Depending on your business’s composition or your current stage of growth there are several avenues by which you can take advantage of government contracting opportunities: small business set-asides within larger contracts, small and disadvantaged business designations (“8a”), or exclusives for women-owned, disabled-veteran-owned, and/or minority-owned companies, among others.These and other statuses available for smaller business provide you with great opportunities to partner with larger companies in much the same way that IP does.  Full execution or exploitation of a contract opportunity may require some of what your small business has to offer. And as with IP-based partnerships, large companies have a financial incentive to form partnerships. In fact, it is likely that there are contracts that they CAN’T get without a small company like yours. And like with IP deal, large companies won’t forego their sense of what’s rational just to do business with you. This mean you need to present yourself as a solid, capable firm with the ability and resources to do what you market your enterprise as able to do. The most basic reason for this is that the work you sign on to do for a particular project under any of the aforementioned award statuses will require you to do so. If you lead in the bid then you are called the “prime.”  And even if you are teamed with the world’s largest company, you really have to lead and ACT like the “prime” to protect your company. As we’ve discussed here on the IN Blog many times, if a company doesn’t believe that you can hold your own, they likely won’t partner to employ your IP and partnering requires an implicit quality in the standard of services.

Another way in which government contracting success and IP leveraging are similar is that they both require constant diligence. The same daily struggle to perfect, refine, and leverage IP rights is good training for pursuing contracts with the government. The sales cycle in the government is constant, and both contracting vendors and actual clients generally take awhile to gain confidence in a new vendor.  In order for either to take a chance on a new partner, they’ll really need to believe that the new vendor can deliver.  The proof that they do need something new and different is the RFP, which acts as a lever to get them to begin making that assessment and allowing you to build what you can offer into a solution.  The requirements and specific needs will be built into each RFP. Without that consistent contact, how can those questions be favorable to you?

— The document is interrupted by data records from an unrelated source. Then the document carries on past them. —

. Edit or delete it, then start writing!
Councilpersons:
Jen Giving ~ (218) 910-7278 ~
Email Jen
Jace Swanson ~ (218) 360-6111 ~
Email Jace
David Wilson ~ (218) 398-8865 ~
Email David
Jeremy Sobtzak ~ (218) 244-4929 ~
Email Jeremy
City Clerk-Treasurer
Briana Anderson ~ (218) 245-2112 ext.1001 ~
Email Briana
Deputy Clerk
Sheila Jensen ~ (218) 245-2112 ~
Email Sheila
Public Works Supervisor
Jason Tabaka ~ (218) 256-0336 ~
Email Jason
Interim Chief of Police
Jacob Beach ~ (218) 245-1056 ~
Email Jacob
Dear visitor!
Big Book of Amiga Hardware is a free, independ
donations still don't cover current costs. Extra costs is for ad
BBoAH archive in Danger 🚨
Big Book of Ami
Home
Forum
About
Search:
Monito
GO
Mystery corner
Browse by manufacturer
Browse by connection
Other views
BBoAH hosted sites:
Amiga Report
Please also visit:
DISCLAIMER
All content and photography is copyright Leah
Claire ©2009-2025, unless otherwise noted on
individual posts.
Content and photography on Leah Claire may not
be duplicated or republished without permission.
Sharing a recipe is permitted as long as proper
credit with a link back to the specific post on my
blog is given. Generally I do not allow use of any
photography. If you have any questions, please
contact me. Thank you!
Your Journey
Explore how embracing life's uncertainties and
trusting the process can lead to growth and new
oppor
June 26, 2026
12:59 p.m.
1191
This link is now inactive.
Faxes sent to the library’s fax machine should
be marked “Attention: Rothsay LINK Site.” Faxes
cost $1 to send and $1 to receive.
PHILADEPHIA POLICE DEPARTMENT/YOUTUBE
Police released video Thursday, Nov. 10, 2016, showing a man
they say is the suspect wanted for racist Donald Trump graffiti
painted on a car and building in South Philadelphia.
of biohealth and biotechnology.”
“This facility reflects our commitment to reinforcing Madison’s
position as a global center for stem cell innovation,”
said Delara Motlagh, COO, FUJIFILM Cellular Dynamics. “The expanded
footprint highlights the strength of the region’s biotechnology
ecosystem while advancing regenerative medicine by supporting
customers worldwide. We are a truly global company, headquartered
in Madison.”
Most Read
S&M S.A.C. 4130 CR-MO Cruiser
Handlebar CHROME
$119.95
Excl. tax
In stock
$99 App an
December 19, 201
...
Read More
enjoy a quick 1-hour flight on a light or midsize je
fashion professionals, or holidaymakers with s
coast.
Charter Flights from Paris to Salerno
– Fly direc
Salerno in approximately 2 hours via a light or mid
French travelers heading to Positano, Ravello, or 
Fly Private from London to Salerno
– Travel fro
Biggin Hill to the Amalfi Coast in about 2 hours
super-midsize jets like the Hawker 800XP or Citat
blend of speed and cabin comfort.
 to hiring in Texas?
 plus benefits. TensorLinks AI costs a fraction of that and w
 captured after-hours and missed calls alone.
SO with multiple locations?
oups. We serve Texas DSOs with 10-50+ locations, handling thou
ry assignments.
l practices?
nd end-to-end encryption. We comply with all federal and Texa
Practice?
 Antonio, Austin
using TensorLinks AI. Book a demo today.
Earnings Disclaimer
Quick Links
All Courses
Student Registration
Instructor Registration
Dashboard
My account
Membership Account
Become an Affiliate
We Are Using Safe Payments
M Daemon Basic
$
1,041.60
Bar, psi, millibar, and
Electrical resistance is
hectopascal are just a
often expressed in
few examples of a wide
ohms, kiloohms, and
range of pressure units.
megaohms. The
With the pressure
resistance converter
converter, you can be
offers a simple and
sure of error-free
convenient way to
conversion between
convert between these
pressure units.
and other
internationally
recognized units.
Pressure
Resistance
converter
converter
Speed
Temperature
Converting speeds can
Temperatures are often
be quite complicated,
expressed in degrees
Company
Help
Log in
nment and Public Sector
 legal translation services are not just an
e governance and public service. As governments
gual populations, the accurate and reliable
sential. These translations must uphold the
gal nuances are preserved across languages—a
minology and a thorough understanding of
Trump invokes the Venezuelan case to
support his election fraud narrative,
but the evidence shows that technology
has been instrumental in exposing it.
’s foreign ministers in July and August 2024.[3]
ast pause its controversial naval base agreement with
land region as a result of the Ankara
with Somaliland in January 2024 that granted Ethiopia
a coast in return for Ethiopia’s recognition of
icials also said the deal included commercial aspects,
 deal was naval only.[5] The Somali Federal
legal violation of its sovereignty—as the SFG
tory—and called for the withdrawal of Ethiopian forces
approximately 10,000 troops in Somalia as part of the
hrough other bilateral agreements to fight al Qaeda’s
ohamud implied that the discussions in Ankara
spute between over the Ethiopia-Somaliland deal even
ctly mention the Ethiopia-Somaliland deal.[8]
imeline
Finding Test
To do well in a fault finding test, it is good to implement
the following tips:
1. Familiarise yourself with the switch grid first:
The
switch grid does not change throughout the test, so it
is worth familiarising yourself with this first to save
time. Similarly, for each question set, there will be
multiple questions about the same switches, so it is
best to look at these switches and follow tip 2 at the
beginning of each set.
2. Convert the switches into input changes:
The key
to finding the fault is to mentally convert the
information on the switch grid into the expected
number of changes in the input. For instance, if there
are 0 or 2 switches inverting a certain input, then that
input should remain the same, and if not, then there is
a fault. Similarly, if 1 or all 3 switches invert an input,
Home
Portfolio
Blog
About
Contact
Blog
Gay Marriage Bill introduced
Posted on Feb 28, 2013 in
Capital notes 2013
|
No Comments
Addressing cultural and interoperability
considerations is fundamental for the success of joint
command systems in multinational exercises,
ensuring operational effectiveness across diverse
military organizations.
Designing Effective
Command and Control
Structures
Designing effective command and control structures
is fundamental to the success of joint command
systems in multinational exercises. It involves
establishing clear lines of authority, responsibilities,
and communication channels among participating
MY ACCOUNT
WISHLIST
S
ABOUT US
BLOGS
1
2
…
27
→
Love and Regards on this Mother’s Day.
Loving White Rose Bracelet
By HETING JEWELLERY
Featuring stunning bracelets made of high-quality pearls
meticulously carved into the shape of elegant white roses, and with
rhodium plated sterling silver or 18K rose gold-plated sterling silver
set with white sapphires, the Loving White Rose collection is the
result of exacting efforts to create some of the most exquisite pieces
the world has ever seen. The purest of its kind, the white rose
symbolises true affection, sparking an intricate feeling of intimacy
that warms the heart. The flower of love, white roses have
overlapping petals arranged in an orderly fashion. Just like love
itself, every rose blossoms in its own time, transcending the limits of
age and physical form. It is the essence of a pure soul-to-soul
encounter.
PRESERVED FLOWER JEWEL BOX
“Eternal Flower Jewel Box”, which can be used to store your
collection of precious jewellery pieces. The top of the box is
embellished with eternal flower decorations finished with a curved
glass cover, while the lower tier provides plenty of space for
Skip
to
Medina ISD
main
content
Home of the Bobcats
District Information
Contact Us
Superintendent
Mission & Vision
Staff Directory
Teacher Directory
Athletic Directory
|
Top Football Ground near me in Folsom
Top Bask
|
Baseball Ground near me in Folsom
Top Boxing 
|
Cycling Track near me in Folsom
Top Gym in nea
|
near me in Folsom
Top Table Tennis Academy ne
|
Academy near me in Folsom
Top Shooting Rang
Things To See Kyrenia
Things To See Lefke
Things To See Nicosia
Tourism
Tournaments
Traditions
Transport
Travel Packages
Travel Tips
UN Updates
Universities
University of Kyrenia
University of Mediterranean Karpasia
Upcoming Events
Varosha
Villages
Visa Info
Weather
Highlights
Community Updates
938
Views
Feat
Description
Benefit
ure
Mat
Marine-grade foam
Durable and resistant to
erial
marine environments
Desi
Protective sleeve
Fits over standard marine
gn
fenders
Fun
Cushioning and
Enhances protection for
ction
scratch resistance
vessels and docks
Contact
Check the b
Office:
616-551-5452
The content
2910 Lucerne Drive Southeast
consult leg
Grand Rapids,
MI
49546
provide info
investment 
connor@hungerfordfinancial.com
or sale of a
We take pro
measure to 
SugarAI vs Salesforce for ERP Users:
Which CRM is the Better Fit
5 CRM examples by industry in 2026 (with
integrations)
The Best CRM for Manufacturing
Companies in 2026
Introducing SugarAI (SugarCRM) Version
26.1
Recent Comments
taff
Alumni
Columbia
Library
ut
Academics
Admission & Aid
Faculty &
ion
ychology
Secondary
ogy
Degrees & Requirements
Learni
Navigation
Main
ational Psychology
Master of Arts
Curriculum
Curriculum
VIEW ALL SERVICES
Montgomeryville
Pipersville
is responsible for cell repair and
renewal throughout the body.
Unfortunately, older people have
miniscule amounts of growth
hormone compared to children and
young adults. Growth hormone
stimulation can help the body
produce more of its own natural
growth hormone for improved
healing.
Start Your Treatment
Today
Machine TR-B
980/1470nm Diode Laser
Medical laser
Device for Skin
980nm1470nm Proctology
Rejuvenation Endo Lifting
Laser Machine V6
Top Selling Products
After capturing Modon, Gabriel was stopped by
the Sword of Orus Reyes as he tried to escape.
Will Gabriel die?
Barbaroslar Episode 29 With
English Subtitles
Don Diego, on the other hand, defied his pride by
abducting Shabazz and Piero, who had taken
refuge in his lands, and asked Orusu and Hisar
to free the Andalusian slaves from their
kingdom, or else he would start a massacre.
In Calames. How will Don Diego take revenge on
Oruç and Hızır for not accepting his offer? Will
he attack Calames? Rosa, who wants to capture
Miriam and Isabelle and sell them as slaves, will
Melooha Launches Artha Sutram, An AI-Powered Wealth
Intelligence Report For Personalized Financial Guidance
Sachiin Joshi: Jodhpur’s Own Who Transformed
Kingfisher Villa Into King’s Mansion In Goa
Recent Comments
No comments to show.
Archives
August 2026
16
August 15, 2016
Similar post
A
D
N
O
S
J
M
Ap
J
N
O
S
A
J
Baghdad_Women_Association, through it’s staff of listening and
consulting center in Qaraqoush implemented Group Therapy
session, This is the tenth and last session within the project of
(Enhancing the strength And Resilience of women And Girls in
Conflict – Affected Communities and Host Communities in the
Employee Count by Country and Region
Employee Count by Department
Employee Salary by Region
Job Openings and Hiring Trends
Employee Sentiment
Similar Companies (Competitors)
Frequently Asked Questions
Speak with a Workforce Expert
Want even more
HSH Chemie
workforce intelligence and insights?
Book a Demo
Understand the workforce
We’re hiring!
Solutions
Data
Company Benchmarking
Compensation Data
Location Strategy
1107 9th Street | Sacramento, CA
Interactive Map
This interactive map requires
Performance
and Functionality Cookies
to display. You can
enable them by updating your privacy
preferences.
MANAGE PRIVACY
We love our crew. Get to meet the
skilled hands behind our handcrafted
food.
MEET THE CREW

The key to success in government contracting lies in understand that just like the perfection of IP rights, there is no end to the process.

Ultimately, if you treat your government marketing in the same way that we’ve discussed treating your IP, you’ll get a status and a great brand in the agencies that you target.  That will feel a lot like your IP process, and that’s because it is!  If you have commercial IP that you’ve previously perfected, the process of government contracting can be easier and the upside greater.